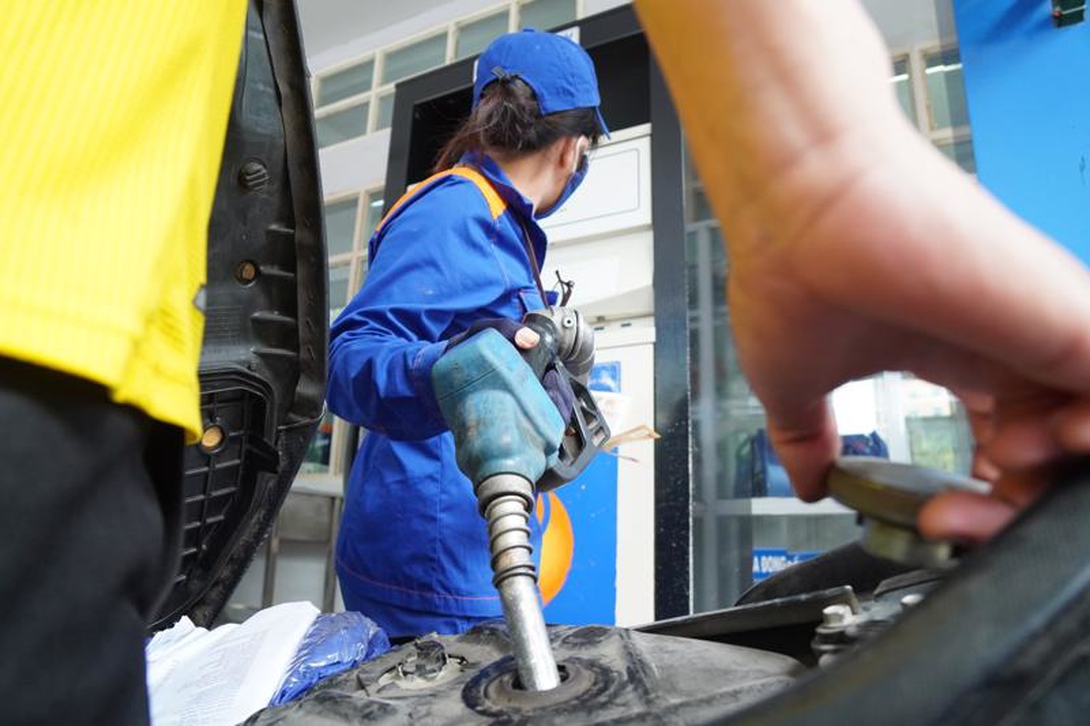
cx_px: 545
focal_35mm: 24
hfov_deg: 73.8
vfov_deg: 53.1
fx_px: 726
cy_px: 363
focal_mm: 16
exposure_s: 1/125
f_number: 4
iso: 1600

---

The line containing "focal_35mm: 24" marks the start; retype it and each line after it through the end of the records above, exactly.

focal_35mm: 24
hfov_deg: 73.8
vfov_deg: 53.1
fx_px: 726
cy_px: 363
focal_mm: 16
exposure_s: 1/125
f_number: 4
iso: 1600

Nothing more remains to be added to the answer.